RECORDS FOR PROCESSING
————
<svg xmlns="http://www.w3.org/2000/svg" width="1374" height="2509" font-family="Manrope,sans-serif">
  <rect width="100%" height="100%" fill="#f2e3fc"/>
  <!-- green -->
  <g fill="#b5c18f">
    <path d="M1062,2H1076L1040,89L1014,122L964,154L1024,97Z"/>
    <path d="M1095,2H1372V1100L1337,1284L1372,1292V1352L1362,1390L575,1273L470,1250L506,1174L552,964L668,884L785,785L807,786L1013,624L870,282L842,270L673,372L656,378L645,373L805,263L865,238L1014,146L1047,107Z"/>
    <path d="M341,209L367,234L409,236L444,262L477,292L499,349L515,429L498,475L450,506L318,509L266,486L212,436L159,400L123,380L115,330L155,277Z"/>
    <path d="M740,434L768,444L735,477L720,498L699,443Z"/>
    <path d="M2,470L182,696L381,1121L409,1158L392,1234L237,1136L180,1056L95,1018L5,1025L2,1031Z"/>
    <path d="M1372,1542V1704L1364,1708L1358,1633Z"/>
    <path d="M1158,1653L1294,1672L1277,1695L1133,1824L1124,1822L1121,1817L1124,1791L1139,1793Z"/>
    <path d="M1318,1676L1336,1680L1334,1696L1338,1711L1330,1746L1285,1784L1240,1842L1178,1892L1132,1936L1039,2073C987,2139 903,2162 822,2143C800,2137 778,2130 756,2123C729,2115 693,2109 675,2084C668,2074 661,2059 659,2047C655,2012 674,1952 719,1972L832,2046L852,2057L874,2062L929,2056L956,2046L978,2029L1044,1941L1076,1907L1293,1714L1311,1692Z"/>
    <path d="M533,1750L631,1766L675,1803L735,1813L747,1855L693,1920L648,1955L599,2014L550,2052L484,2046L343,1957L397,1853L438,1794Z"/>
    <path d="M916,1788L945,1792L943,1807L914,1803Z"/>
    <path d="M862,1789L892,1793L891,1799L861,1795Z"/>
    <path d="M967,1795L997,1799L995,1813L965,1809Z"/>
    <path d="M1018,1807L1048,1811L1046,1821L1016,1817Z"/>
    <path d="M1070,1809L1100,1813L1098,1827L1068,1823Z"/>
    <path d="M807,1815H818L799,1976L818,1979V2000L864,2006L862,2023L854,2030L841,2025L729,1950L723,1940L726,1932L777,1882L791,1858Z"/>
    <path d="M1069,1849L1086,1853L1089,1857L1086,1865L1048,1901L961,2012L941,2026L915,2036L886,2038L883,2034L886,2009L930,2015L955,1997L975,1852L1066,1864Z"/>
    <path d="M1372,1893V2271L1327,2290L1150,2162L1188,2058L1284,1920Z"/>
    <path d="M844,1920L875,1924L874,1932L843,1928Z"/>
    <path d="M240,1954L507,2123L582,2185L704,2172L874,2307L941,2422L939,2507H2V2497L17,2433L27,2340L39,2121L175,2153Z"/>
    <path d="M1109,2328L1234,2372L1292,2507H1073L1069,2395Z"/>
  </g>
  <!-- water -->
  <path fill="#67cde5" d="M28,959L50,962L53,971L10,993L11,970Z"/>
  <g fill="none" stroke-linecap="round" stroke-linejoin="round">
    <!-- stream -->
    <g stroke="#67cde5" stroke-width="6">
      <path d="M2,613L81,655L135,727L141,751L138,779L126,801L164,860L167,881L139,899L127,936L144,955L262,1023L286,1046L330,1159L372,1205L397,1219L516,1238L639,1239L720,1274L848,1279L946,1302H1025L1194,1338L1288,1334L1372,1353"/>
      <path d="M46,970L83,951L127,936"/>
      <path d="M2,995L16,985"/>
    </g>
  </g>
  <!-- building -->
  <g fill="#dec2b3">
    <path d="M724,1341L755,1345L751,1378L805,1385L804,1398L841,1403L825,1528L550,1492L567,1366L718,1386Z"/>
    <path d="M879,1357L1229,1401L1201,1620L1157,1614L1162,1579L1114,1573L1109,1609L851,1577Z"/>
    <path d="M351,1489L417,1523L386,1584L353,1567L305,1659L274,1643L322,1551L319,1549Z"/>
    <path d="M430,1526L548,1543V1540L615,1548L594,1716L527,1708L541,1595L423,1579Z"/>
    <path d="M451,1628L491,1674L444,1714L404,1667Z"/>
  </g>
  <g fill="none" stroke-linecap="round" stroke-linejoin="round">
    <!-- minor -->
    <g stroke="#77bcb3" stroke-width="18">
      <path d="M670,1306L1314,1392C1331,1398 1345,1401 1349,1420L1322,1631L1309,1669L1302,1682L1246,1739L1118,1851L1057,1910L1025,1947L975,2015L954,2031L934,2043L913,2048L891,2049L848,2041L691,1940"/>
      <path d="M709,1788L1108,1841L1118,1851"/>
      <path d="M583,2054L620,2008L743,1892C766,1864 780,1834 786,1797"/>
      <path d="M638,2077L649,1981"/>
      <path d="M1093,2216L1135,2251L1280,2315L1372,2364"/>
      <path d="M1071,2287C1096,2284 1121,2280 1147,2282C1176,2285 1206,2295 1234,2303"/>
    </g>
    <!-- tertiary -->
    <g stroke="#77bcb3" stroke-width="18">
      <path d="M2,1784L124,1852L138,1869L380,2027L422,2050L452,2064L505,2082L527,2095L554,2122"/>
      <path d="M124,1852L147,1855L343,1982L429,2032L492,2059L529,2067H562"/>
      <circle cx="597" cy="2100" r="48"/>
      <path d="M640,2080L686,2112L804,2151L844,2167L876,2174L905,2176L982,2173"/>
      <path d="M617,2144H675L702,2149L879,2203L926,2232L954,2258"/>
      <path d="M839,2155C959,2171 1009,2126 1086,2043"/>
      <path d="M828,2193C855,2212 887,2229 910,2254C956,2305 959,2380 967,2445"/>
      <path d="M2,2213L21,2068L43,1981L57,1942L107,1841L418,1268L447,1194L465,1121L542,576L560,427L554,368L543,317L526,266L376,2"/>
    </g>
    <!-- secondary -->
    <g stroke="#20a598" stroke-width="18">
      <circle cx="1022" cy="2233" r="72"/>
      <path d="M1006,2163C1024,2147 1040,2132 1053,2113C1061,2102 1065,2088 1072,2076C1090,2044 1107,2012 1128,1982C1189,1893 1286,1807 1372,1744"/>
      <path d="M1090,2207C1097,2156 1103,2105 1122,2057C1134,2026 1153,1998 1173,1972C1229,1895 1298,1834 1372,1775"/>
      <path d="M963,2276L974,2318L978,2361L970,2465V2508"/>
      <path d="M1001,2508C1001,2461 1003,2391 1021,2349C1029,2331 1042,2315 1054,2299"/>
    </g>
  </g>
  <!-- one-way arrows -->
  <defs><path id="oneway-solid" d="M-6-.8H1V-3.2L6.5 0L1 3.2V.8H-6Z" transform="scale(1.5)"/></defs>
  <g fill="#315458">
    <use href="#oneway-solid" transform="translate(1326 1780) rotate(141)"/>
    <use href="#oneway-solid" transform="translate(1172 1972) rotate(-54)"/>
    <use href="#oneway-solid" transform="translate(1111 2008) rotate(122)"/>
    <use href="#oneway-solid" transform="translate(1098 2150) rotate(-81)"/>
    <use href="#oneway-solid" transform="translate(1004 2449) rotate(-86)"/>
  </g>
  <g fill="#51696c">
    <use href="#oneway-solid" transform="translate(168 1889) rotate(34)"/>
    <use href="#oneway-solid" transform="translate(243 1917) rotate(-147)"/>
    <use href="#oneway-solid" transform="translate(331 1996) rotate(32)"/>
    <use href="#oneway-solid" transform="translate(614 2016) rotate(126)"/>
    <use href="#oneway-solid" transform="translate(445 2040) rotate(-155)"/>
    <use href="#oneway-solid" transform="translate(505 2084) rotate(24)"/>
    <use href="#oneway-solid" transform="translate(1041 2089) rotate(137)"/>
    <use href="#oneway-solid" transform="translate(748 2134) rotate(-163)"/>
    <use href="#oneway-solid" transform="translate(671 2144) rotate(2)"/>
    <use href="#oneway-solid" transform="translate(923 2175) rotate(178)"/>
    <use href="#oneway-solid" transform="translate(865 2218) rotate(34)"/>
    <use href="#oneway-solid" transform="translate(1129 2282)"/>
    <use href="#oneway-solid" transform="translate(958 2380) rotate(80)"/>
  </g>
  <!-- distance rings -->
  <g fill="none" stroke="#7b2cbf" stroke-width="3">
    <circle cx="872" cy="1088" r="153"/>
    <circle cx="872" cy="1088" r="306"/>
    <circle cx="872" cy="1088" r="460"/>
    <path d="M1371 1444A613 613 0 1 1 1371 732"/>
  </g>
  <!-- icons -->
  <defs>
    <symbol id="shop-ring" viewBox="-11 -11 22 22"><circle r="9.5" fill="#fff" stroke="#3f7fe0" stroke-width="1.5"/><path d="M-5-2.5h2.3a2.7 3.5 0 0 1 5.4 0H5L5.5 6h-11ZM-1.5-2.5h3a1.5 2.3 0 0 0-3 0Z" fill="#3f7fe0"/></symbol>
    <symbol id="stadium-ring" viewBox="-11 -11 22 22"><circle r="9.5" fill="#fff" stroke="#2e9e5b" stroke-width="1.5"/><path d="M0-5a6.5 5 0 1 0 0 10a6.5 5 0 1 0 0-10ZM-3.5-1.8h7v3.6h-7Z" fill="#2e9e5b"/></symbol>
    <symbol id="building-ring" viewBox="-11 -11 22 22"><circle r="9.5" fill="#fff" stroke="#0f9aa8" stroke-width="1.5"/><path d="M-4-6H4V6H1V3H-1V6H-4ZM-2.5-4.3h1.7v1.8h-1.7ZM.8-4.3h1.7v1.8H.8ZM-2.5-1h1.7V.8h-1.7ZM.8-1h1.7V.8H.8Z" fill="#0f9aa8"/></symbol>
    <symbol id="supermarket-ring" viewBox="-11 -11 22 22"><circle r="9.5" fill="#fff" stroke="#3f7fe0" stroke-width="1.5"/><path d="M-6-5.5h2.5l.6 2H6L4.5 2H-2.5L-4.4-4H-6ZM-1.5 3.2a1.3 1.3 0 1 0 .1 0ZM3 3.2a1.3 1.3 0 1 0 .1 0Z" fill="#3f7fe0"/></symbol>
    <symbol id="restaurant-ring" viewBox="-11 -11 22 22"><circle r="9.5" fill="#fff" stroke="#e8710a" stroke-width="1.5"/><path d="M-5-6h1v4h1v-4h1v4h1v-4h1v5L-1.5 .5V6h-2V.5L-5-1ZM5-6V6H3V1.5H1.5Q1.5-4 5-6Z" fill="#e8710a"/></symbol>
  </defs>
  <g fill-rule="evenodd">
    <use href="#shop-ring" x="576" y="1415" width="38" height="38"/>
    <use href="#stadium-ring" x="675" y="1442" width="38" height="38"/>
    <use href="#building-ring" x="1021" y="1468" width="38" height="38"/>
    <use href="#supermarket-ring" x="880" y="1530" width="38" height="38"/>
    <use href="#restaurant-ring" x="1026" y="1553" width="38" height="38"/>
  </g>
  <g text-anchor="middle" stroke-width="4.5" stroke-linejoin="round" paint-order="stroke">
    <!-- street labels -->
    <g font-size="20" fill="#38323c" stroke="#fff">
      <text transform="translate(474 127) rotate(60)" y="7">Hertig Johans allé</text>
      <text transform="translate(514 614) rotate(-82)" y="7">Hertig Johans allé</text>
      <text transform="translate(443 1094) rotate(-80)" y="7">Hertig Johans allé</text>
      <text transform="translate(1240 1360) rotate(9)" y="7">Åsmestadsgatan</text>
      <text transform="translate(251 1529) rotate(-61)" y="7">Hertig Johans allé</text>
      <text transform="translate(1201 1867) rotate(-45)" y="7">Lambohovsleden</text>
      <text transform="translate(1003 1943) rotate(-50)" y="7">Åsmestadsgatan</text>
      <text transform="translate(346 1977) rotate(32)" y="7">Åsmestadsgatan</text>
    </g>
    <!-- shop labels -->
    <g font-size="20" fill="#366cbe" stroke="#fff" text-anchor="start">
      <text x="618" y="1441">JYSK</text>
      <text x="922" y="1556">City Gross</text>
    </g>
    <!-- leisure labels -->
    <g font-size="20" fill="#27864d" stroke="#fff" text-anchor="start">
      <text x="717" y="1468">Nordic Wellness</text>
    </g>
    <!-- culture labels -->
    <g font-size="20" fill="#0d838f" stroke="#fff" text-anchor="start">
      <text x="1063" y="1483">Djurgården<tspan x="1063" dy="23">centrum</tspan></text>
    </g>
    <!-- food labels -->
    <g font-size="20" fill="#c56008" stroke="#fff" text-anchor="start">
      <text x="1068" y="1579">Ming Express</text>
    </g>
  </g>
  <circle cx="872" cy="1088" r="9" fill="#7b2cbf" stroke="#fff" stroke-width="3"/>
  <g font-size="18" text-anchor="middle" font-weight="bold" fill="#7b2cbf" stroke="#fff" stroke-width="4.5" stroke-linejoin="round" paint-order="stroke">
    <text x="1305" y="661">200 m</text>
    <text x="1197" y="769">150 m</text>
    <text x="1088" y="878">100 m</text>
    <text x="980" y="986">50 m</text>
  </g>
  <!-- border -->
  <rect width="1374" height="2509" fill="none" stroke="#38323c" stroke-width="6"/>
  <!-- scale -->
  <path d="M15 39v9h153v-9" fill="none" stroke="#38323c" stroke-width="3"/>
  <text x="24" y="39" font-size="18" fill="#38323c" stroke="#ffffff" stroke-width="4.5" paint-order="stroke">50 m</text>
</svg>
————
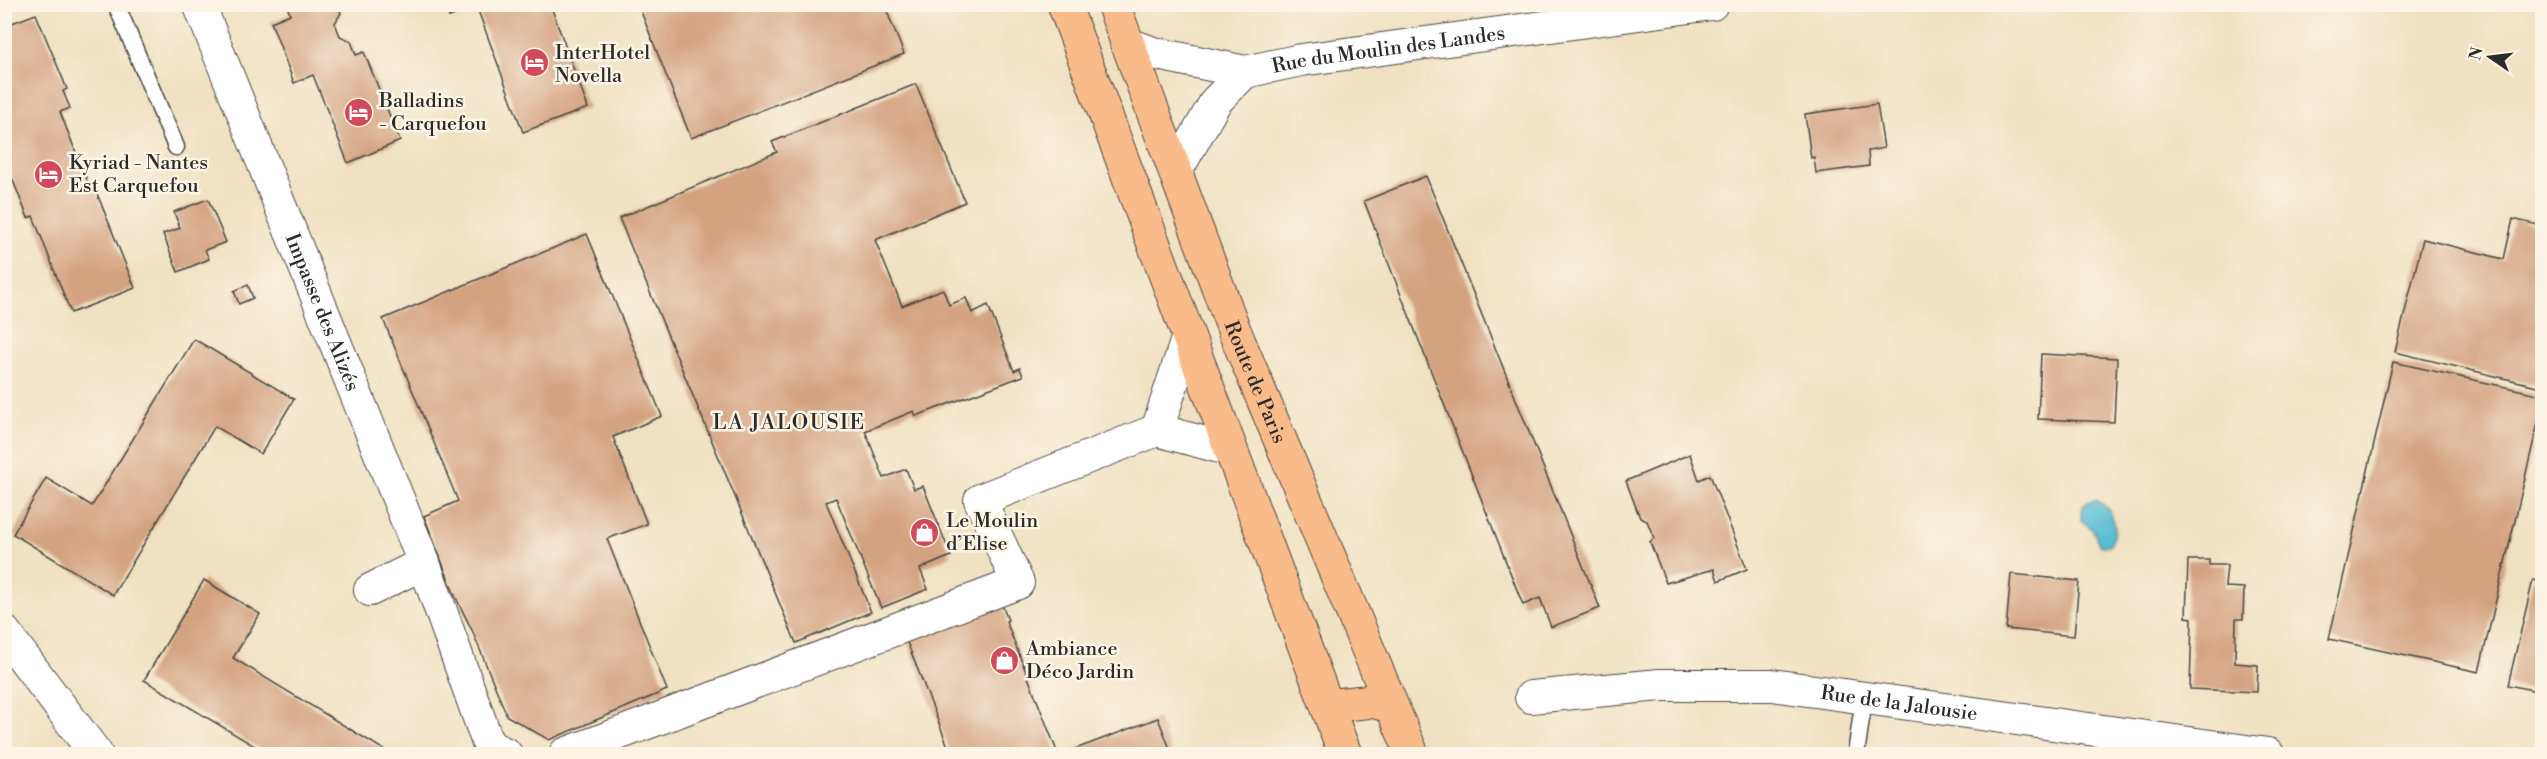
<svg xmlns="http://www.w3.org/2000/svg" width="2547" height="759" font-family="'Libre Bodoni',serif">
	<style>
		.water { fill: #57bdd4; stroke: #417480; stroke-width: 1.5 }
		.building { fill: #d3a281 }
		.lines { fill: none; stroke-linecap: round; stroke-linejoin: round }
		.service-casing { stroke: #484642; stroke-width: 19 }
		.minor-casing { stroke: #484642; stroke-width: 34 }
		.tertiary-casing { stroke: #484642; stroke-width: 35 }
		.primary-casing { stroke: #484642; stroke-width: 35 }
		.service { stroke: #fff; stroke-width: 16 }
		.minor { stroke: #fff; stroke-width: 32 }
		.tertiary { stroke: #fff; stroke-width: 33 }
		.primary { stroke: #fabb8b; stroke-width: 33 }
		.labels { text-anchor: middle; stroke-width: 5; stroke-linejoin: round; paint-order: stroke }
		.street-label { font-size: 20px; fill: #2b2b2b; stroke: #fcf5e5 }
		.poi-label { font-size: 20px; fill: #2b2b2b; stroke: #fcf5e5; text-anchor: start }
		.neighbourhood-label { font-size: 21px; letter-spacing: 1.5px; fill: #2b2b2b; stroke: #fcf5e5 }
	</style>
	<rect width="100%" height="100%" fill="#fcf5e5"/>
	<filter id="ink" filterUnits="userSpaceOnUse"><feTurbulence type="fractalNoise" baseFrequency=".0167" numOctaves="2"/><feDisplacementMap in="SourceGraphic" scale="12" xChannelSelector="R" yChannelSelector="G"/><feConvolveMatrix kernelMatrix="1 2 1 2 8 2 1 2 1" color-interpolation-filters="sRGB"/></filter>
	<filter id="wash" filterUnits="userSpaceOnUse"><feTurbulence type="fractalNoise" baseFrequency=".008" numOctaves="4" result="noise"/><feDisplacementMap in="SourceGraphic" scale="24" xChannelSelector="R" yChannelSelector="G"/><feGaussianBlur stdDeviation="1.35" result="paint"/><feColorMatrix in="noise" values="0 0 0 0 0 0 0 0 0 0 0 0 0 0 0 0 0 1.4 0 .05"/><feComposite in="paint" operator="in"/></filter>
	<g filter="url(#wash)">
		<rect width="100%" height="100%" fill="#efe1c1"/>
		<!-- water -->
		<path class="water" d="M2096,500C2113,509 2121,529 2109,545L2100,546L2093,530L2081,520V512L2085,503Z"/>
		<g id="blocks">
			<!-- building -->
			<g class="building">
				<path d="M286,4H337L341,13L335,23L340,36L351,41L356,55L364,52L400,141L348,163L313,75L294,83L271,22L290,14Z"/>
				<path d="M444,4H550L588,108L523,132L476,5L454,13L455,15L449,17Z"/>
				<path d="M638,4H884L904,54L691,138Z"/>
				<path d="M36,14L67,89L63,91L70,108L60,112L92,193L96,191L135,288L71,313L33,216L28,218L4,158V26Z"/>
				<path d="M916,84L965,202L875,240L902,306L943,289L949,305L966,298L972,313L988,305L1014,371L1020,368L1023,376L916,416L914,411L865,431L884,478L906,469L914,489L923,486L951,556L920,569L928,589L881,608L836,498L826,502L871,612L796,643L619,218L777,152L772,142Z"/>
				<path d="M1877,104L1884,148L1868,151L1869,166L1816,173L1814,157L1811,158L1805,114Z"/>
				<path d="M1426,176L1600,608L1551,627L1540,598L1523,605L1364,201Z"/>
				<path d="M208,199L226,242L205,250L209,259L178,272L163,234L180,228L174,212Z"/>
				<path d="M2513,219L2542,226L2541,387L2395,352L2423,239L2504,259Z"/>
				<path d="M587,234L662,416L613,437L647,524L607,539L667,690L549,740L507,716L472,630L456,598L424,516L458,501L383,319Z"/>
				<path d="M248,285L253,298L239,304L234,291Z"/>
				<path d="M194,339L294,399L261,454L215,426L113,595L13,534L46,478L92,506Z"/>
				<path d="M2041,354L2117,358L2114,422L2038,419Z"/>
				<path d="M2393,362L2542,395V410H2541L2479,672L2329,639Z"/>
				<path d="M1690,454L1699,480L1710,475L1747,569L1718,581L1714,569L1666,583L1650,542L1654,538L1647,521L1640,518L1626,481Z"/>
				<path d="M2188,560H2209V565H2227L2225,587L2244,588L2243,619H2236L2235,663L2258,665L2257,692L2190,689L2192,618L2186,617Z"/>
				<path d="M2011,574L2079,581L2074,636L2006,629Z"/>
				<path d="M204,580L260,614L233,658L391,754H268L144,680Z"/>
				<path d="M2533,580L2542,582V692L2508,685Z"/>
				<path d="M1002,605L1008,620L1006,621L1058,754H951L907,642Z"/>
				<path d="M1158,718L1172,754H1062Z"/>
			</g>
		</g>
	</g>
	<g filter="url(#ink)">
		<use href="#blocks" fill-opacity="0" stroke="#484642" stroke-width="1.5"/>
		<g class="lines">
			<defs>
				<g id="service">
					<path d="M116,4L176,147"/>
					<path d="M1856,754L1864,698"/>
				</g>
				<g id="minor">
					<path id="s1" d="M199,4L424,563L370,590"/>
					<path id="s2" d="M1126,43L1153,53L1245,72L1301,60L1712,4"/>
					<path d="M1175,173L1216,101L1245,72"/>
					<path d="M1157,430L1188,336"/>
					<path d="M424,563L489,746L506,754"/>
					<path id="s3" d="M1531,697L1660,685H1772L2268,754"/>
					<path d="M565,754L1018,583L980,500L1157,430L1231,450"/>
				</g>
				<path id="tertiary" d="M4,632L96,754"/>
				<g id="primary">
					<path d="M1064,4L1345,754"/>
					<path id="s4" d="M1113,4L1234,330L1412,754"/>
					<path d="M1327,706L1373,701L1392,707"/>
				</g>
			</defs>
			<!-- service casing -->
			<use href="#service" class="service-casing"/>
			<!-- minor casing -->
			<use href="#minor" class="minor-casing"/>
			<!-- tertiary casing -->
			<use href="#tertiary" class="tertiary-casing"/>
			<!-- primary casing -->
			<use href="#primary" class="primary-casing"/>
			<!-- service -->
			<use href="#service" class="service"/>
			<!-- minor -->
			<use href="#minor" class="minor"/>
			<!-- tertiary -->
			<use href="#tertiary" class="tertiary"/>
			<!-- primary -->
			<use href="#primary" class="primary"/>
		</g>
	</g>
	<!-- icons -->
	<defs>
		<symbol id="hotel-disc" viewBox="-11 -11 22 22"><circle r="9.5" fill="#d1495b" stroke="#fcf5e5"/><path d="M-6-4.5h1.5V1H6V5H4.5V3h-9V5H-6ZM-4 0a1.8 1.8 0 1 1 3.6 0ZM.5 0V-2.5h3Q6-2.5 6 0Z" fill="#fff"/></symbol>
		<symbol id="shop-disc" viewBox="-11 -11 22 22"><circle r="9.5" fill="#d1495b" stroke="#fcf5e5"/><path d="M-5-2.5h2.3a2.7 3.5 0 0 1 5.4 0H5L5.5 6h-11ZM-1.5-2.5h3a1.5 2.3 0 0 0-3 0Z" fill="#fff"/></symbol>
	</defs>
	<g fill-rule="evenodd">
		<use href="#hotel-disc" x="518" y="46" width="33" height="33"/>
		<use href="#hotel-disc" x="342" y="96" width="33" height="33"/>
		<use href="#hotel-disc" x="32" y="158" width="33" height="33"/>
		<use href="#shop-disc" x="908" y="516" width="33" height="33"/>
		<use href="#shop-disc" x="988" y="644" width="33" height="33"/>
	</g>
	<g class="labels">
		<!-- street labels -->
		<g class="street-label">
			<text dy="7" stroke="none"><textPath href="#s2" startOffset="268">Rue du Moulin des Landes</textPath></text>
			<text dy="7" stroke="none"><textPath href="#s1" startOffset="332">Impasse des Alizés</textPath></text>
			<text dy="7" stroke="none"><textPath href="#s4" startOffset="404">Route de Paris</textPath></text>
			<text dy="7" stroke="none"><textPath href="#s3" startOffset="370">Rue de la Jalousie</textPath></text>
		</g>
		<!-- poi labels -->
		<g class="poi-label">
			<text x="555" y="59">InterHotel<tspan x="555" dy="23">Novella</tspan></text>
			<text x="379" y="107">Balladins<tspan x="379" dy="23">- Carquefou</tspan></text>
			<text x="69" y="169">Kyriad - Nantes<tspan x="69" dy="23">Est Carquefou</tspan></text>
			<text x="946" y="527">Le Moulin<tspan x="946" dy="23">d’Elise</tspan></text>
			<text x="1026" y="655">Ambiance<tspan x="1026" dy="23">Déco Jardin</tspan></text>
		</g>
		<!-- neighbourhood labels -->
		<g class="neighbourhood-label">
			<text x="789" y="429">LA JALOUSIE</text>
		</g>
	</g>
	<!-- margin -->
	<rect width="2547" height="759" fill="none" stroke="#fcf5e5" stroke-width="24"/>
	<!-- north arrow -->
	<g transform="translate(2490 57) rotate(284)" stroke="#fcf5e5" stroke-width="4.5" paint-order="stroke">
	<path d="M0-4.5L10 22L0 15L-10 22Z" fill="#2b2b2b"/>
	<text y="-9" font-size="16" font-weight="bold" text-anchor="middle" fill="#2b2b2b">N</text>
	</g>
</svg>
————
TRY IT
From the listing above, collect each line in which the string "SourceGraphic" appears.

RESULT OF THIS EXERCISE
	<filter id="ink" filterUnits="userSpaceOnUse"><feTurbulence type="fractalNoise" baseFrequency=".0167" numOctaves="2"/><feDisplacementMap in="SourceGraphic" scale="12" xChannelSelector="R" yChannelSelector="G"/><feConvolveMatrix kernelMatrix="1 2 1 2 8 2 1 2 1" color-interpolation-filters="sRGB"/></filter>
	<filter id="wash" filterUnits="userSpaceOnUse"><feTurbulence type="fractalNoise" baseFrequency=".008" numOctaves="4" result="noise"/><feDisplacementMap in="SourceGraphic" scale="24" xChannelSelector="R" yChannelSelector="G"/><feGaussianBlur stdDeviation="1.35" result="paint"/><feColorMatrix in="noise" values="0 0 0 0 0 0 0 0 0 0 0 0 0 0 0 0 0 1.4 0 .05"/><feComposite in="paint" operator="in"/></filter>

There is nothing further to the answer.